Affects Version/s: 2.2.0
Fix Version/s: None
The change to use JNI to do HDFS writes improved the interface by returning more useful infomration to the caller. In TRAFODION-2946, we ddescribe the need for LOB locking because of a condition where multiple threads writing to the same LOB column could interleave and cause problems. TWith the new JNI interface and HDFS write will now return the offset where the data was written. So we can use this return offset to store in the descriptor tables. Prior to this while using the libhdfs API, we would not get back the "written offset".
So the order of operations before this change used to be :
- Get the EOD for the LOB data file in HDFS
- Store this offset into the LOB descriptor tables so we know where to retrieve the data from during a read.

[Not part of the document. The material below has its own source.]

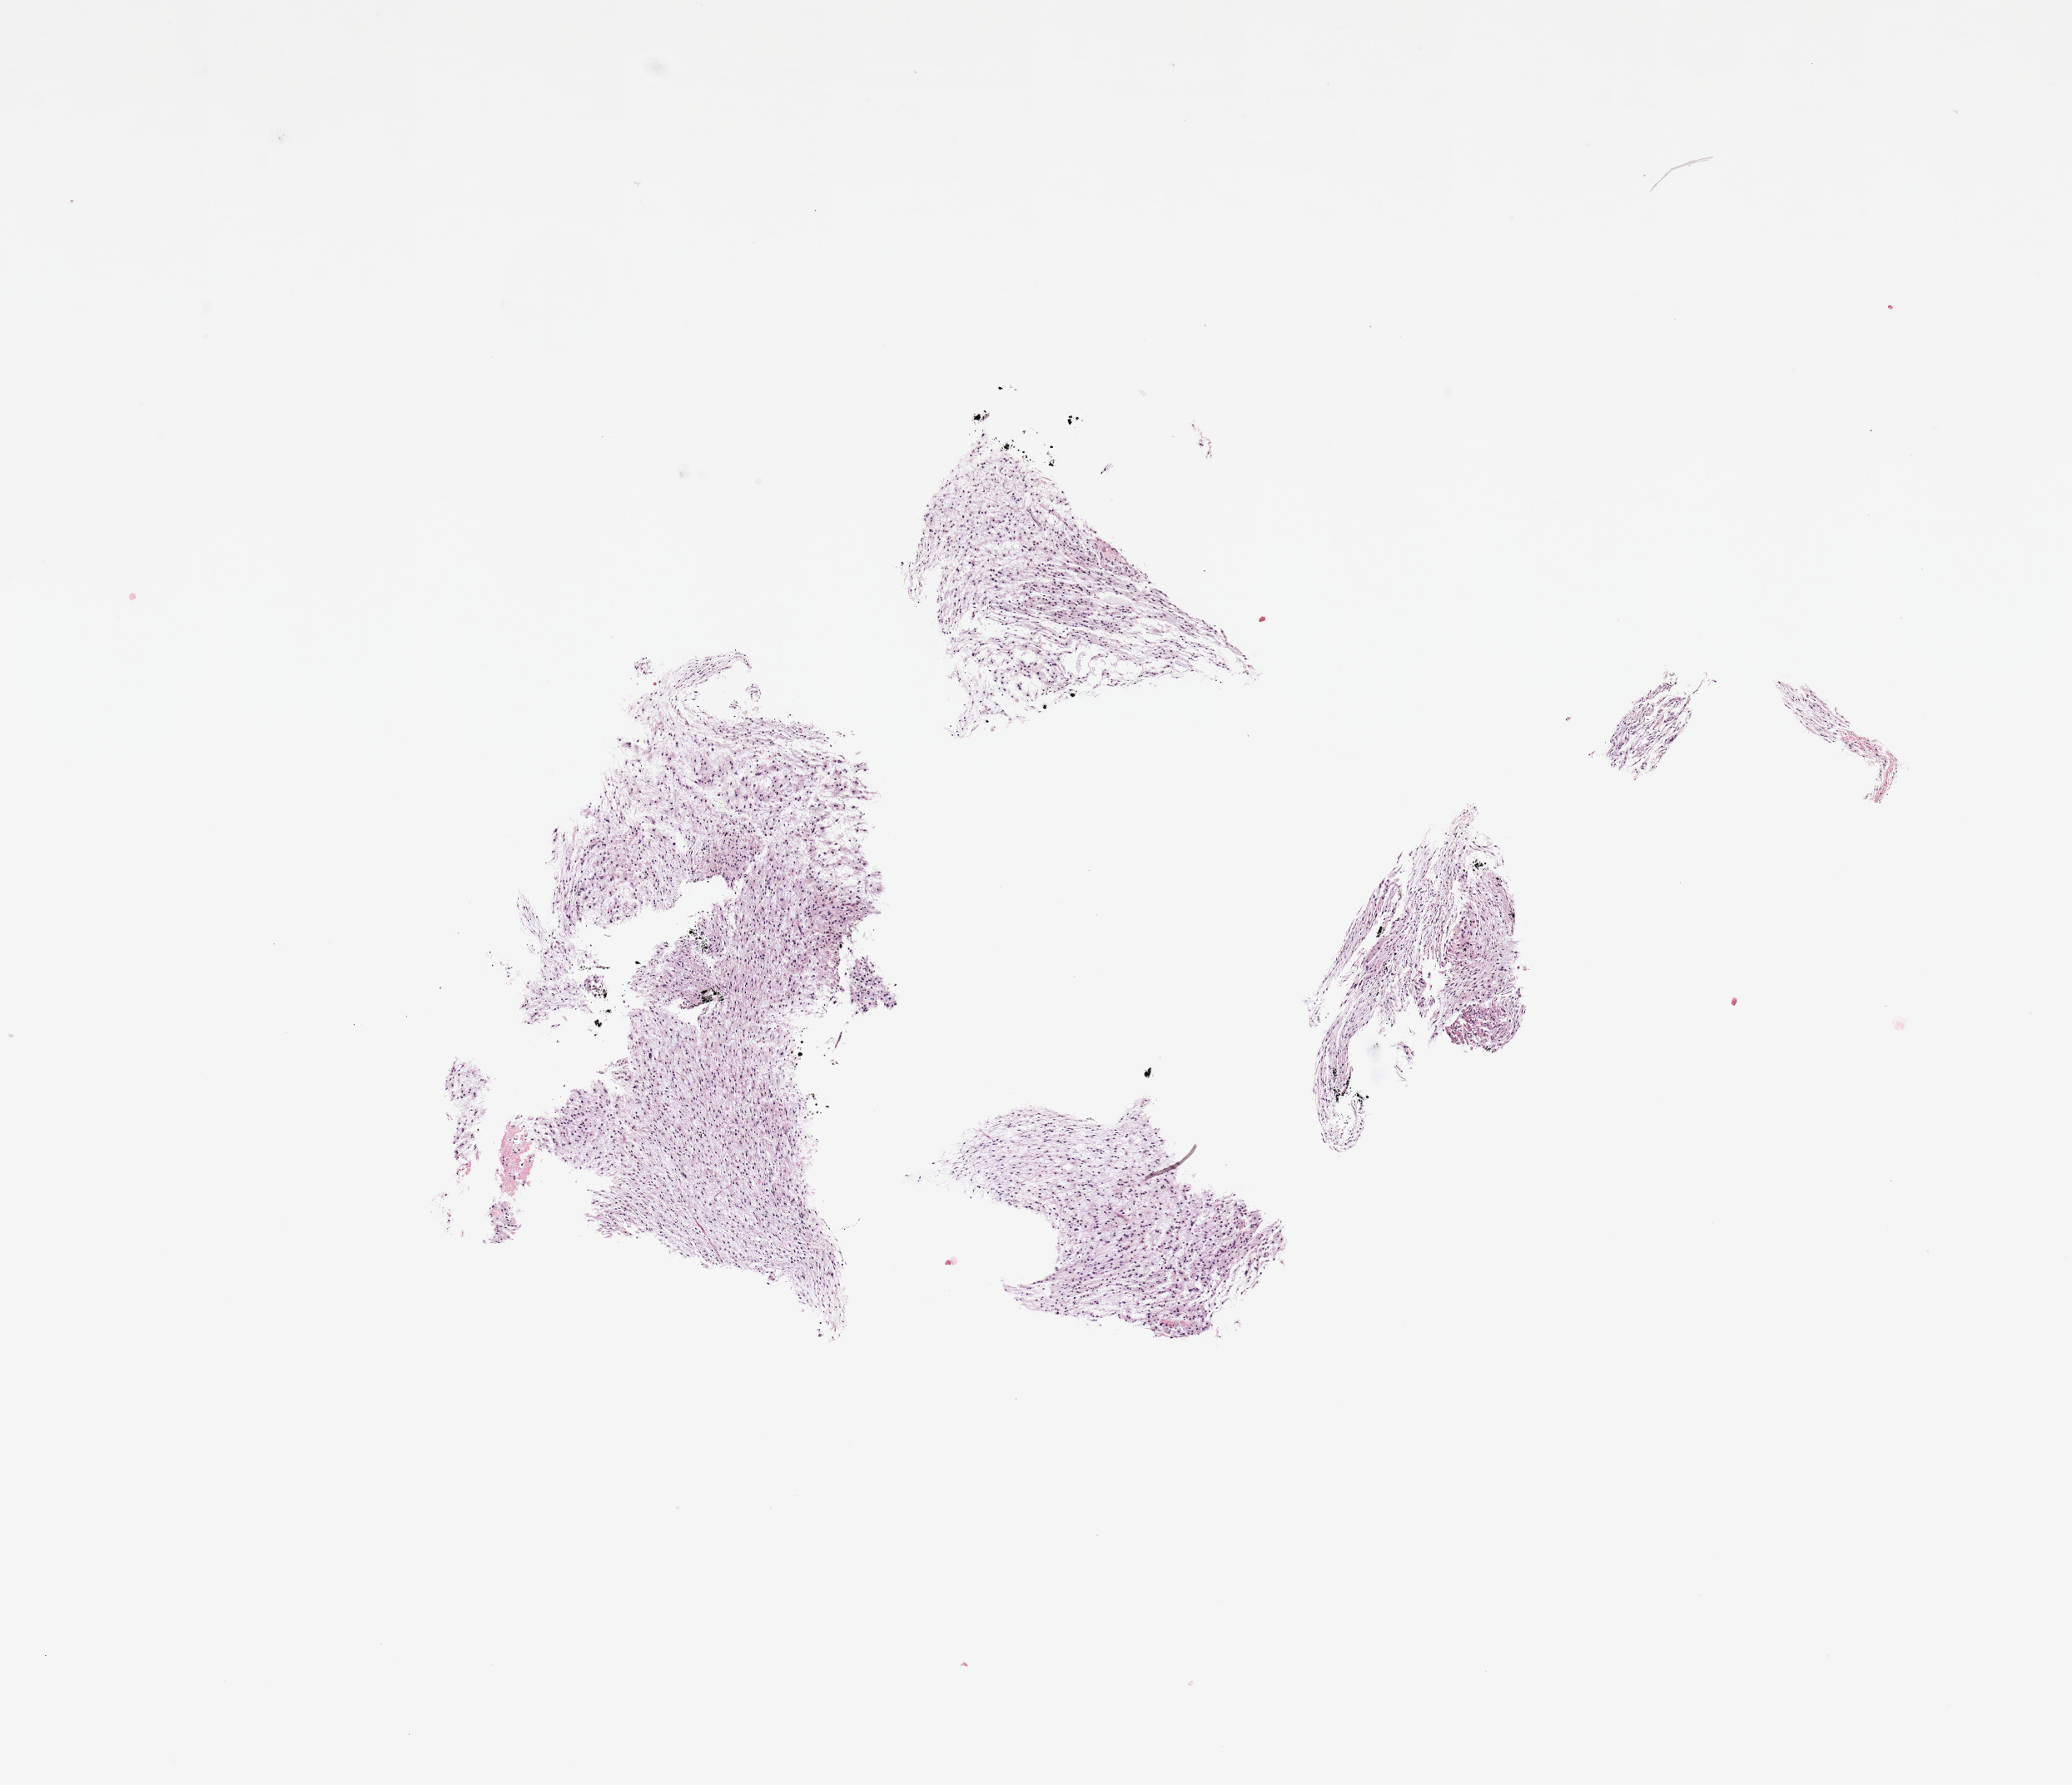
Whole-slide histology image, Hematoxylin and eosin (H&E) stained — low-resolution overview of the scanned area, about 9.8 x 8.5 mm (acquisition: 20x scan). Tumour tissue sample, sampled site: frontal lobe. Male, 34 y/o. Slide review estimates, as recorded: tumour nuclei 85%, necrosis 3%.
Histologic diagnosis: Glioblastoma. Primary tumour site (as recorded): frontal lobe.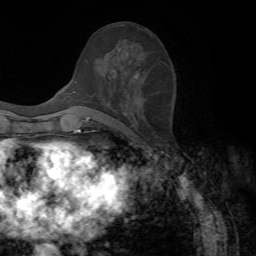
Breast MRI, one axial slice. Slice 29 of 72 in the series (ordered by position). Cropped to one breast. Dynamic contrast-enhanced series, time point 2 of 7 at this slice position (early post-contrast). 1.5 T. TE 4.2 ms, TR 8.7 ms. 2.2 mm slice thickness. 256 × 256 image matrix. Female patient.
Structures marked on this image (semi-automatically segmented with operator editing):
- enhancing-tissue mask used for the functional tumour volume (all voxels passing the contrast-enhancement thresholds inside the analysis volume; usually the tumour): bounding box (x1, y1, x2, y2) in pixels: (86, 48, 120, 120)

- call hdfsWrite to write to the LOB data file. And hope that the offset where the hdfsWrite writes is the same as the EOD calculated in 1. hdfs being an "append only"file system, this is usually how it works. But if another process comes in and does an insert into the LOB column between 2 and 3, then we have an incorrect offset stored int he descriptor tables. Hence we added a Lob Lock to make steps 1,2 and 3 atomic as part of Trafodion-2946 to address this issue.
The order of operations with this change is as follows :
- Call JNI hdfs Write API to write the lob data to hdfs.
- Use return data offset from JNI hdfswrite API in 1. as the offset to store in the LOB descriptor tables.
- If there are multiple chunks to write, do it in a loop and append to the first chunk. This way each chunk can be anywhere in hdfs and not necessarily continguous. But we are guaranteed that whatever we wrote will be stored in our interna lLOB descriptor files.
- If any failure or TM error occurs while writing to the LOB descriptor tables, transaction gets rolled back and the chunk of hdfs data written becomes "dead data". It doesn't harm the next operation.
- GC check is now done before an update or insert. Earlier it was done as part of the ::allocateDesc operation to get the EOD of the file.